Di sicuro la madre vuole impostare una dieta, l’ha detto. «Non lo sai che siamo a dieta?» Anche il verbo al plurale mi ha colpito. «Siamo a dieta». A volte i genitori usano questo plurale autoritario. Oppure la madre è a dieta, per sé stessa o per dare il buon esempio. Resta il fatto che un’adulta può scegliere cosa fare del proprio corpo, tanto per cominciare ha il denaro per comprarsi le merendine. Una ragazzina, una bambina, no. La dieta piomba su di lei come un incantesimo.

Il tempo del bullismo

L’altro giorno ho letto l’articolo di Simona Sinesi che spiegava come i disturbi alimentari siano molto spesso la conseguenza di atti di bullismo. Il bullismo fa pensare ai compagni di scuola che ti rendono la vita impossibile, con le parole e con i gesti. Il bullismo è umiliazione che si fa via via articolata, e che soprattutto è ripetuta nel tempo.

Il tempo è il segreto di molte cose terrificanti: trasforma la paura in rancore, i fremiti in ossessioni, l’umiliazione in bullismo. Anche le diete si svolgono nel tempo, una dieta è un periodo della vita, lo sconto di una pena, una prigione di numeri: il peso, i giorni.

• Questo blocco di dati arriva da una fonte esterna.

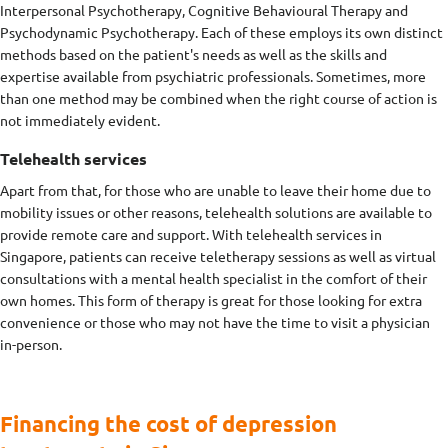
Interpersonal Psychotherapy, Cognitive Behavioural Therapy and
Psychodynamic Psychotherapy. Each of these employs its own distinct
methods based on the patient's needs as well as the skills and
expertise available from psychiatric professionals. Sometimes, more
than one method may be combined when the right course of action is
not immediately evident.
Telehealth services
Apart from that, for those who are unable to leave their home due to
mobility issues or other reasons, telehealth solutions are available to
provide remote care and support. With telehealth services in
Singapore, patients can receive teletherapy sessions as well as virtual
consultations with a mental health specialist in the comfort of their
own homes. This form of therapy is great for those looking for extra
convenience or those who may not have the time to visit a physician
in-person.
Financing the cost of depression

La madre di questa fiaba, con i suoi no ripetuti e la sua freddezza, con l’incapacità di accogliere le eventuali difficoltà della figlia, di mediare, di costruire insomma un mondo allegro comunque sia, non mette in atto un bullismo esplicito, greve, da scuola media. Mette in atto una mortificazione sottile. Ma magari sbaglio.

Magari, di nuovo, mi manca il dettaglio che svela il senso della fiaba e le ragioni della madre. Quand’è che noi genitori, nella nostra ossessione educativa, diventiamo mostruosi? Cosa ci separa dall’abisso? Mi sono chiesta quale sarà, un giorno, il rapporto della ragazzina con il cibo, con la vita in generale. Soprattutto con i tulipani.